**Check your understanding:**
(1) In the mailing-list thread about PostgreSQL buffer settings, how is shared_buffers tracked internally?
(2) Name every person the PostgreSQL mailing-list thread identifies as having written a message.
(3) Go on with the PostgreSQL mailing-list thread about shared_buffers, picking up after its last line.

**Source document:**
--------

2011-09-25 Thread Neil Tiffin

On Sep 24, 2011, at 4:21 PM, Guillaume Lelarge wrote:

 On Sat, 2011-09-24 at 14:43 -0500, Neil Tiffin wrote:
 On Sep 24, 2011, at 1:31 PM, Joe Conway wrote:
 
 On 09/23/2011 02:33 PM, Neil Tiffin wrote:
 I have shared_buffers in the config file set for 32 MB and pgAdmin
 reports a value of 32 MB, but pgAdmin also says the current value is
 4096.  Can anyone point me to any docs about why the current value
 may be different than the config value?  Temp_buffers are the same
 way, config file 8MB, but current value in pgAdmin is 1024?
 
 Internally shared_buffers is tracked as number of 8K pages.
 
 postgres=# show shared_buffers;
 shared_buffers
 
 32MB
 (1 row)

--------

**Data for analysis:**
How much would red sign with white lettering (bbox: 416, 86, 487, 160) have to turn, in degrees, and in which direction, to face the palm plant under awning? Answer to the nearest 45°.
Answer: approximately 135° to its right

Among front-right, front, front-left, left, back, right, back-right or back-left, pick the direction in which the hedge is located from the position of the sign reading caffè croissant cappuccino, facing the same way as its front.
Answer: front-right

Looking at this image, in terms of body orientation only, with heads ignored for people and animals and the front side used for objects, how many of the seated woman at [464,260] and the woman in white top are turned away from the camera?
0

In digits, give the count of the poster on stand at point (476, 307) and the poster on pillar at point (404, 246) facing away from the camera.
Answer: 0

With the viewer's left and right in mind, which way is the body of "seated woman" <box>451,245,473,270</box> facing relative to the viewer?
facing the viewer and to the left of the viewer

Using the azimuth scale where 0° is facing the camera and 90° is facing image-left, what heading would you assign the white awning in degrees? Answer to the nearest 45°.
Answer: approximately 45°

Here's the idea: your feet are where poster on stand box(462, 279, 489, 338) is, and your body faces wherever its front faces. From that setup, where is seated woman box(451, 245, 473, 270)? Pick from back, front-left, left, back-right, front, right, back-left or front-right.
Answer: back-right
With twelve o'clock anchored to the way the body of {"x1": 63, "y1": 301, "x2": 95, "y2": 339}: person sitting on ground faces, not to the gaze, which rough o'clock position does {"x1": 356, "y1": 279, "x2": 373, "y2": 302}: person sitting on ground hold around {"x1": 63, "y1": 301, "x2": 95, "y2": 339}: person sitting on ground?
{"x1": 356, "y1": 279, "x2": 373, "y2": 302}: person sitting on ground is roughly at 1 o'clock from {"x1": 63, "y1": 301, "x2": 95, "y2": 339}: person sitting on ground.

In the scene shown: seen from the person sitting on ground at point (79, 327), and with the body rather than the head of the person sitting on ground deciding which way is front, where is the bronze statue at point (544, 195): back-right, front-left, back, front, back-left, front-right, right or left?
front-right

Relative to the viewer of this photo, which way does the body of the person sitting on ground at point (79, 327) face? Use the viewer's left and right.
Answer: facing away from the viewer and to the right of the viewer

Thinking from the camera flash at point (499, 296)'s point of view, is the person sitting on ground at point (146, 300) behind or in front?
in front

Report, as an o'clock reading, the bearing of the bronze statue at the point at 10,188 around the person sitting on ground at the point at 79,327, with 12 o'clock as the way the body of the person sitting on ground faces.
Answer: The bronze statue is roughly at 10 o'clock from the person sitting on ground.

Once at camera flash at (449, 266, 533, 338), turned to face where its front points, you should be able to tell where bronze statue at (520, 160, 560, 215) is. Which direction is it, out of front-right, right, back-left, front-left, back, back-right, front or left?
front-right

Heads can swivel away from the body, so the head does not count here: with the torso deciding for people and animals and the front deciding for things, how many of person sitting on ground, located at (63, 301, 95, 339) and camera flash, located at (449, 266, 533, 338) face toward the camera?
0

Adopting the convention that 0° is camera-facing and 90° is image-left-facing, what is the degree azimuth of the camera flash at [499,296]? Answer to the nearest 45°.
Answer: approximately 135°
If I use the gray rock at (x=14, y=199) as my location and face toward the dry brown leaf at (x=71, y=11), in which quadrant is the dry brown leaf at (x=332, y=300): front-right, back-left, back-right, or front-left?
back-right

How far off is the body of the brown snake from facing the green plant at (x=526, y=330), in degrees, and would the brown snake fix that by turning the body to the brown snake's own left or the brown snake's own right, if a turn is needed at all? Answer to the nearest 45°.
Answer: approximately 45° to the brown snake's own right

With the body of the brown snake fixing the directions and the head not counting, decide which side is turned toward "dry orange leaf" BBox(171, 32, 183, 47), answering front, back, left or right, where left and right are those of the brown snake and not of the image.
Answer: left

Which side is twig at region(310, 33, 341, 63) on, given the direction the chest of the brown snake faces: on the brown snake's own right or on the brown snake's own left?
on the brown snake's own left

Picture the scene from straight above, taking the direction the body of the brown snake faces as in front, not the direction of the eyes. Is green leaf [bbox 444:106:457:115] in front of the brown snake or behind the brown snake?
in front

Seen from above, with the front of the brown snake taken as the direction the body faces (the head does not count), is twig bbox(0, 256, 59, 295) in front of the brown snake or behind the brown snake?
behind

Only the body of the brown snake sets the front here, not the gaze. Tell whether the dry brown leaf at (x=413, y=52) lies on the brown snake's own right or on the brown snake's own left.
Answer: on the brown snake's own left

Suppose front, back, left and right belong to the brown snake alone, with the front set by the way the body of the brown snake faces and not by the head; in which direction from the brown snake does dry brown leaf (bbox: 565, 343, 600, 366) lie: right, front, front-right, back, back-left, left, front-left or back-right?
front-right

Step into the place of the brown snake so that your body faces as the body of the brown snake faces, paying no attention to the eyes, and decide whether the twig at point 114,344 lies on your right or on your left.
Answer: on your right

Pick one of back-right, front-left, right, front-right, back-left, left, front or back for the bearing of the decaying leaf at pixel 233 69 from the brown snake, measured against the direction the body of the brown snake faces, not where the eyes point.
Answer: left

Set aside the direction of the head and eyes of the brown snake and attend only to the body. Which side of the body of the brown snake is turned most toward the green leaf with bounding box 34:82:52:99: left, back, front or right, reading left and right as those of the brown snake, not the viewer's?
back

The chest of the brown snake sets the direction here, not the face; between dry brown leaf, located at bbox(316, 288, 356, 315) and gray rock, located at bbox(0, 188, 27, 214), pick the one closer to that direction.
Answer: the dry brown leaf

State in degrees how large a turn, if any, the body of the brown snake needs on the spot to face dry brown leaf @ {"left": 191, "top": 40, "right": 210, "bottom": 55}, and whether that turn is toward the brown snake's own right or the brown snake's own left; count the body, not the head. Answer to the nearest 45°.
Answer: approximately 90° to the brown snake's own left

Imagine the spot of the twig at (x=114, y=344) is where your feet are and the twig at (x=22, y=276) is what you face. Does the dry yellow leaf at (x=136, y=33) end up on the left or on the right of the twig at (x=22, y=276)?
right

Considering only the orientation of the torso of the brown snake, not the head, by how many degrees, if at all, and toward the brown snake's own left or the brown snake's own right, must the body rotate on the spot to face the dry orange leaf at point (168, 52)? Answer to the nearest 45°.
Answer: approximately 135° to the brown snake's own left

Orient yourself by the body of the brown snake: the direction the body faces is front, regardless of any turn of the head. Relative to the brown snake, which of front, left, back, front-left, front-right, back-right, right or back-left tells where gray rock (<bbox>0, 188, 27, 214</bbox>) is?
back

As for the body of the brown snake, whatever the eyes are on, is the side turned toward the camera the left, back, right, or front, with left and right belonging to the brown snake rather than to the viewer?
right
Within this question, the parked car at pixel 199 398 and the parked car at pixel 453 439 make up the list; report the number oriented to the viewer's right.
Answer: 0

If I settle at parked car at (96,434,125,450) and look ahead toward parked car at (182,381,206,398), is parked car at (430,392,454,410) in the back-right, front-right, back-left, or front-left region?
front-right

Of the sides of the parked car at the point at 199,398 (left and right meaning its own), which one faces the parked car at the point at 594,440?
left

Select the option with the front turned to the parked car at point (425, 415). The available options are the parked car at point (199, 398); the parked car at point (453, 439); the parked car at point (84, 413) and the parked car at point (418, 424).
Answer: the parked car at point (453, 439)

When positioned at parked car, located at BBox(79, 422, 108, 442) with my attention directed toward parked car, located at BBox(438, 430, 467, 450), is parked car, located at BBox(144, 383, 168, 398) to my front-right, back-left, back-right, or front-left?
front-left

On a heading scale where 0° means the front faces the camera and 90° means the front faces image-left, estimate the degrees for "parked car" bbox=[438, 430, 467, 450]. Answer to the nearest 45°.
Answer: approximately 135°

--------

**Results of the tasks:**
(1) As a number of 8K pages.

(2) Neil Tiffin, Guillaume Lelarge, Joe Conway

(3)
 postgres=# select setting from pg_settings where name='shared_buffers';
 setting
 -
 4096
 (1 row)
 
 postgres=# select 4096 * 8 / 1024 as MB;
 mb
 
 32
 (1 row)
 
 HTH,
 
 Excellent, just what I was looking for.  I know there had to be a simple 
 explanation, even though it seems a little retarded that pgAdmin does not 
 point this out.
 
 And how do you get that value from pgAdmin? the config editor gives me
 the value with its unit, so I guess it's not from the config editor.
 

I got the values from selecting in pgAdmin: Tools - Server Configuration - 
postgresql.conf, then I get a table with setting name, value, current value, 
and comment columns.  The 'value' column shows the unit, but the 'current 
value' column does not, at least on Mac OS X.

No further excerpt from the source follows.